The market may be having a tough time this week, but that hasn't stopped the broker recommendations from flooding in.
Below are three shares that top brokers have named as buys this week. Should you buy them?
Australia and New Zealand Banking Group (ASX: ANZ)
According to a note out of Citi, it has retained its buy rating and $30.50 price target on the banking giant's shares. The broker has held firm with its recommendation despite the bank revealing that its FY 2018 profits would be hit by costs relating to customer compensation and the Royal Commission. Due to ANZ Bank's strong CET1 ratio, the broker doesn't appear concerned by these costs which had largely been expected by the market. I agree with Citi on ANZ Bank and think it is a great option after recent share price declines
NEXTDC Ltd (ASX: NXT)
A note out of UBS reveals that its analysts have retained their buy rating and $9.30 price target on this data centre operator's shares after it announced plans to acquire its landlord Asia Pacific Data Centre Group (ASX: AJD). According to the note, if the acquisition goes ahead then the broker expects it to be positive for its FY 2019 profits, but less so over the medium term. I agree with UBS on NEXTDC and feel that the cloud computing boom makes it a great buy and hold option.

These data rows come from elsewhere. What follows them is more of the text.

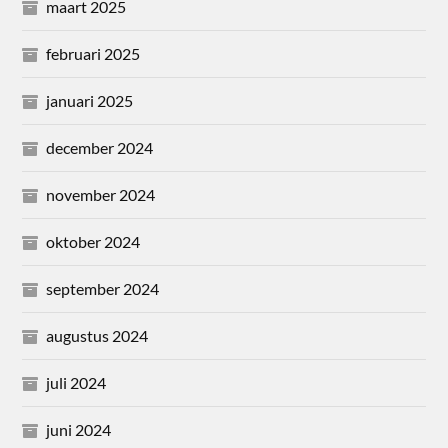
maart 2025
februari 2025
januari 2025
december 2024
november 2024
oktober 2024
september 2024
augustus 2024
juli 2024
juni 2024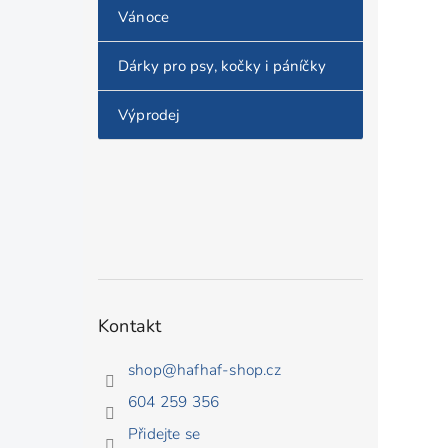
Vánoce
Dárky pro psy, kočky i páníčky
Výprodej
Kontakt
shop
@
hafhaf-shop.cz
604 259 356
Přidejte se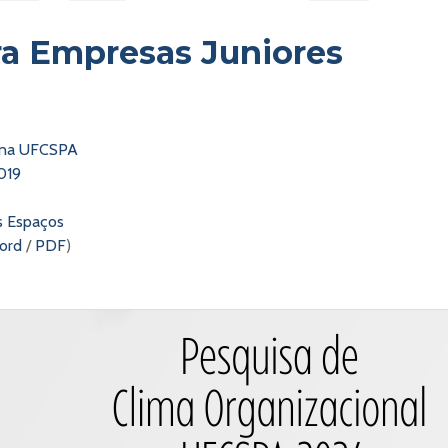
ra Empresas Juniores
J na UFCSPA
019
s Espaços
ord
/
PDF
)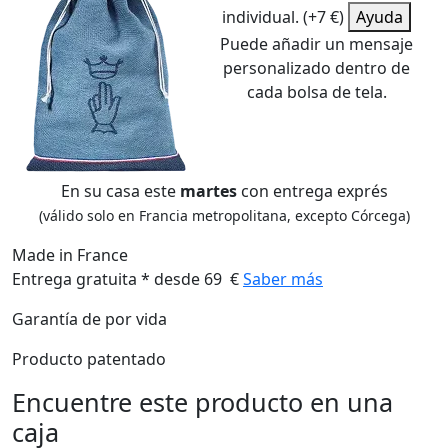
individual. (+7 €)
Ayuda
Puede añadir un mensaje
personalizado dentro de
cada bolsa de tela.
En su casa este
martes
con entrega exprés
(válido solo en Francia metropolitana, excepto Córcega)
Made in France
Entrega gratuita * desde 69 €
Saber más
Garantía de por vida
Producto patentado
Encuentre este producto en una
caja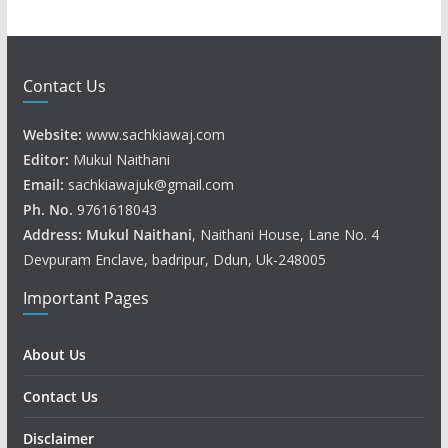
Contact Us
Website:
www.sachkiawaj.com
Editor:
Mukul Naithani
Email:
sachkiawajuk@gmail.com
Ph. No.
9761618043
Address: Mukul
Naithani
, Naithani House, Lane No. 4
Devpuram Enclave, badripur, Ddun, Uk-248005
Important Pages
About Us
Contact Us
Disclaimer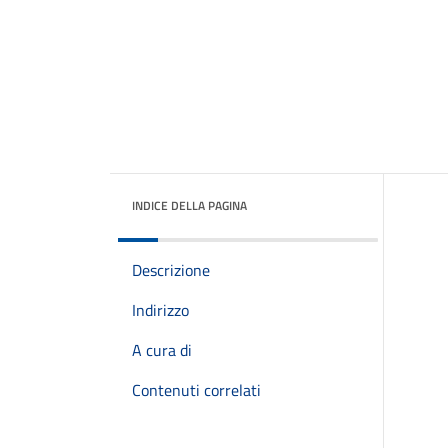
INDICE DELLA PAGINA
Descrizione
Indirizzo
A cura di
Contenuti correlati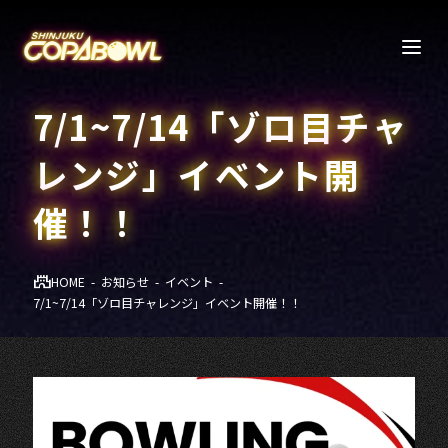
7/1~7/14「ゾロ目チャ
レンジ」イベント開
催！！
HOME
お知らせ
イベント
7/1~7/14「ゾロ目チャレンジ」イベント開催！！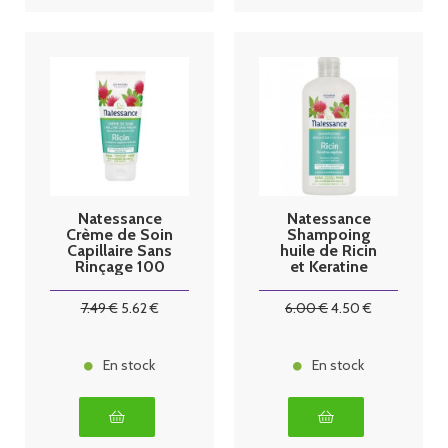
Natessance
Natessance
Crème de Soin
Shampoing
Capillaire Sans
huile de Ricin
Rinçage 100
et Keratine
ml
250ml
7
.49
€
5
.62
€
6
.00
€
4
.50
€
En stock
En stock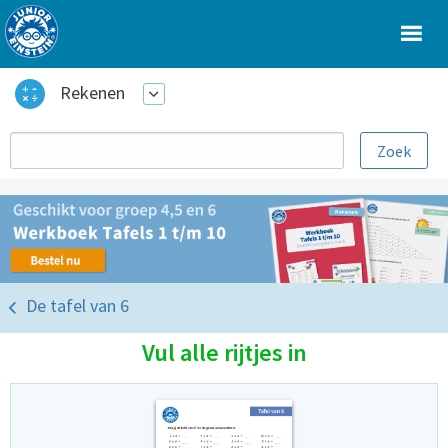
Rekenen
De tafel van 6
Vul alle rijtjes in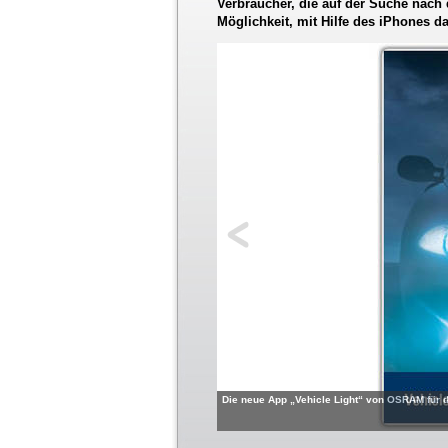
Verbraucher, die auf der Suche nach 
Möglichkeit, mit Hilfe des iPhones d
Die neue App „Vehicle Light“ von OSRAM für 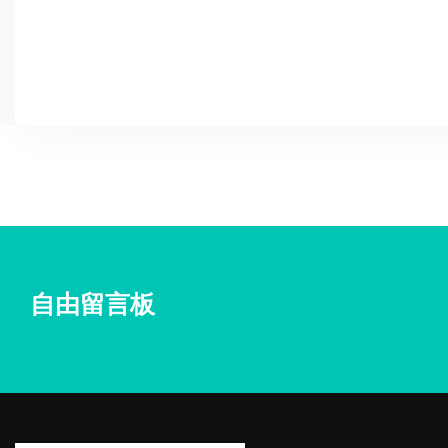
自由留言板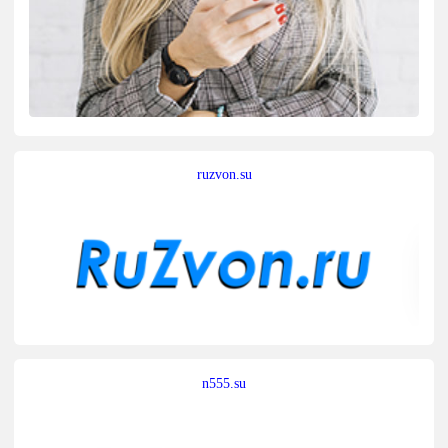
ruzvon.su
n555.su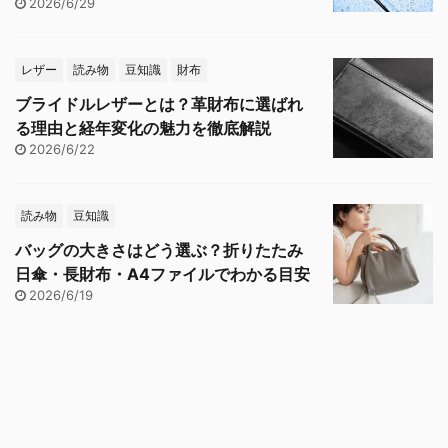
2026/6/29
レザー
読み物
豆知識
財布
ブライドルレザーとは？革財布に選ばれ
る理由と経年変化の魅力を徹底解説
2026/6/22
読み物
豆知識
バッグの大きさはどう選ぶ？折りたたみ
日傘・長財布・A4ファイルでわかる目安
2026/6/19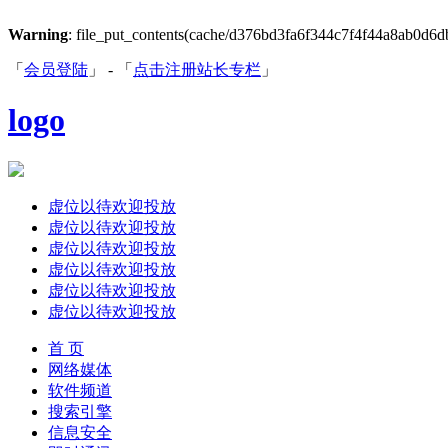
Warning
: file_put_contents(cache/d376bd3fa6f344c7f4f44a8ab0d6db1
「
会员登陆
」 - 「
点击注册站长专栏
」
logo
虚位以待欢迎投放
虚位以待欢迎投放
虚位以待欢迎投放
虚位以待欢迎投放
虚位以待欢迎投放
虚位以待欢迎投放
首 页
网络媒体
软件频道
搜索引擎
信息安全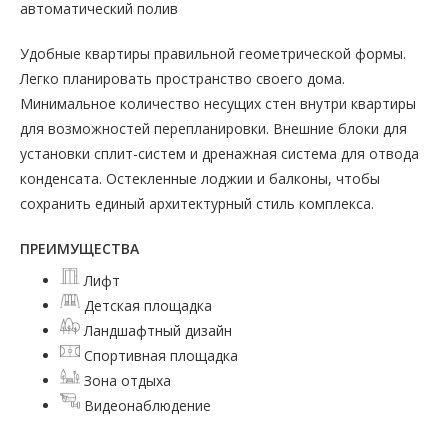
автоматический полив
Удобные квартиры правильной геометрической формы.
Легко планировать пространство своего дома.
Минимальное количество несущих стен внутри квартиры
для возможностей перепланировки. Внешние блоки для
установки сплит-систем и дренажная система для отвода
конденсата. Остекленные лоджии и балконы, чтобы
сохранить единый архитектурный стиль комплекса.
ПРЕИМУЩЕСТВА
Лифт
Детская площадка
Ландшафтный дизайн
Спортивная площадка
Зона отдыха
Видеонаблюдение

Regis Healthcare Ltd (ASX: REG)
Analysts at Ord Minnett have retained their buy rating on this aged care operator's shares but slashed the price target on them to $3.30. While the broker feels that the Royal Commission into the aged care sector will weigh heavily on investor sentiment, it still sees value in Regis' shares at these levels. It believes Regis is the highest quality operator in the sector and expects its recently opened facilities to support its cash flows. While I agree that Regis is a quality operator, I'm staying well clear of the sector until after the inquiry, as you never know what will be uncovered.